I almost loved the new Harry Potter movie. I did like it a lot. It's much more dramatic than any of its predecessors, and while ridiculous on one level, very real and identifiable on another. Considering it was the first jumbo-sized book in the series, they did a great job of boiling it down to the bare essentials.
See, Goblet of Fire is the pivotal book of the series. It raises the stakes from a cutesy make-believe school story to a legitimate fantasy story with major implications within its universe. It doesn't exactly drop the cutesy-poo stuff, but there are serious implications to Harry's story from here on out. The paradigm shift at the end of Goblet leaves Hogwarts, as well as the rest of the world, in a state of utter disarray.
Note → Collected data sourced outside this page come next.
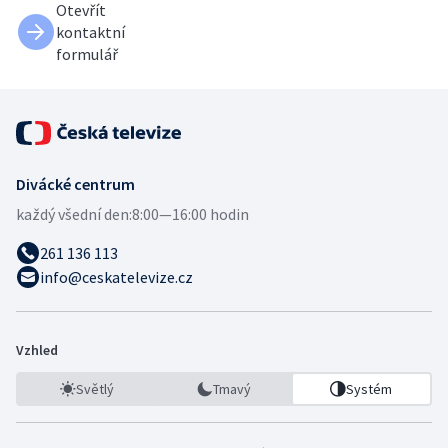
Otevřít
kontaktní
formulář
Divácké centrum
každý všední den:
8:00—16:00 hodin
261 136 113
info@ceskatelevize.cz
Vzhled
Světlý
Tmavý
Systém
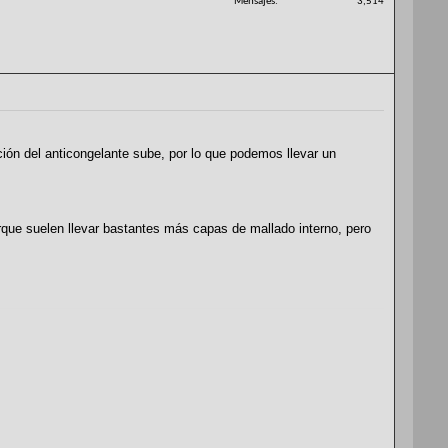
Mensajes
3,514
ción del anticongelante sube, por lo que podemos llevar un
orque suelen llevar bastantes más capas de mallado interno, pero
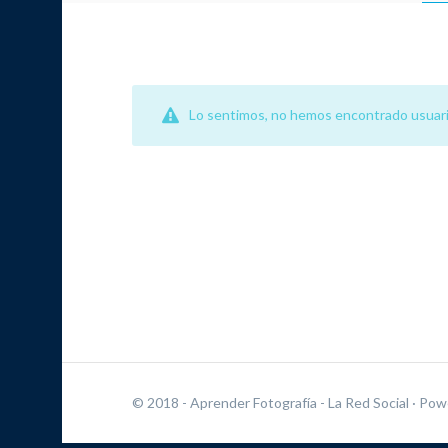
Lo sentimos, no hemos encontrado usuari
© 2018 - Aprender Fotografía - La Red Social
· Pow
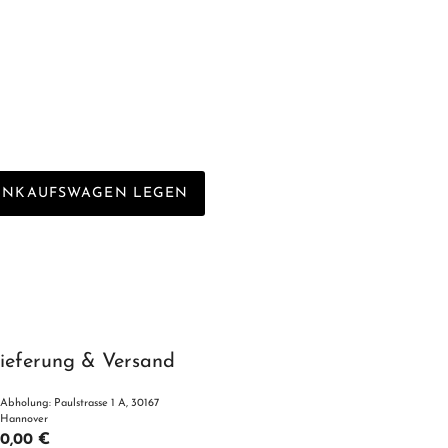
EINKAUFSWAGEN LEGEN
ieferung & Versand
Abholung: Paulstrasse 1 A, 30167
Hannover
0,00 €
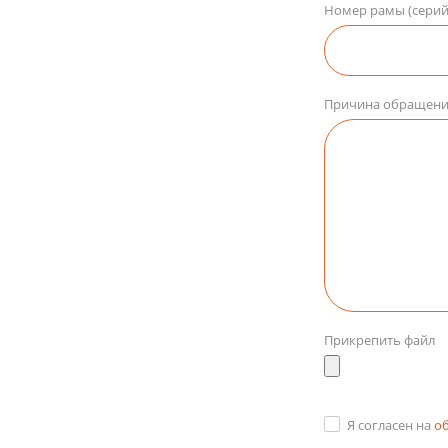
Номер рамы (сери
Причина обращен
Прикрепить файл
Я согласен на
о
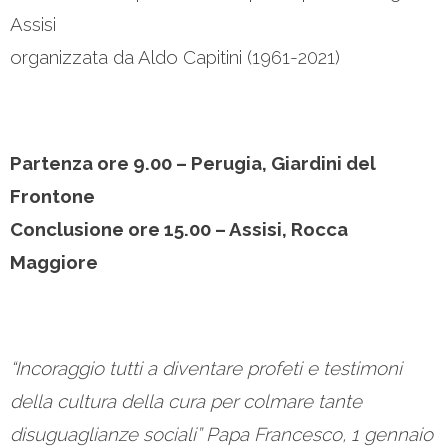
Assisi
organizzata da Aldo Capitini (1961-2021)
Partenza ore 9.00 – Perugia, Giardini del
Frontone
Conclusione ore 15.00 – Assisi, Rocca
Maggiore
“Incoraggio tutti a diventare profeti e testimoni
della cultura della cura per colmare tante
disuguaglianze sociali” Papa Francesco, 1 gennaio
Dumbledore is barking out orders like a field general, people are panicking, nobody knows what's happening... but things are definitely whirling out of control, and there's an associated adrenaline rush to all the madness. Essentially, the book essentially ends with a big, fat "WTF?!?" It's the Empire Strikes Back of the Potter series, though the parallels are only contextual.
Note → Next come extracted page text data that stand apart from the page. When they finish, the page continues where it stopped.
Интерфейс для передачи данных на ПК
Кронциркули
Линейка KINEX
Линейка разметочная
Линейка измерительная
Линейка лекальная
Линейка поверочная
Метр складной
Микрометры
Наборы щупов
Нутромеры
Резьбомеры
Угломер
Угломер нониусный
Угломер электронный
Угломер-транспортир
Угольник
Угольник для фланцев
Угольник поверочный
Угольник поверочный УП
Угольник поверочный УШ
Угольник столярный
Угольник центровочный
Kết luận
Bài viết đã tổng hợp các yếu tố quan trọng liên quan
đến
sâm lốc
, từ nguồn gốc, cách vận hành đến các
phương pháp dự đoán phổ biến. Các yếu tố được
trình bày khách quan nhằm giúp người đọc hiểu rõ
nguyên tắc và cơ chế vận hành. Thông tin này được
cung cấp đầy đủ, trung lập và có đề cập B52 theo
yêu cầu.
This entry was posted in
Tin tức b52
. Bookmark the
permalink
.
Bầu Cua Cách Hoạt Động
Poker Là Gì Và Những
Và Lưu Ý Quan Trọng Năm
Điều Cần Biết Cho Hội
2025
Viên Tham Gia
Unfortunately, very little of that devastation is is conveyed in the film. It does the job in terms of exposition, but not all that well. I imagine the 9-year-olds in the audience would beg to differ, but I didn't sense that Hogwarts was different in any way; as far as the movie is concerned, it was just another wacky old year at Hogwarts. Except for minor details like, you know, (spoiler alert) Voldemort coming back and fucking killing people. Instead, there's this whole theme about international unity and friendship and stuff that overrides the difficult times that lie ahead. Having an apparent return to normalcy instead of a seismic shift doesn't do right by the story.
Oh well. Maybe they'll make Order of the Phoenix and Half-Blood Prince more devastating, now that parents know what their kids are in for.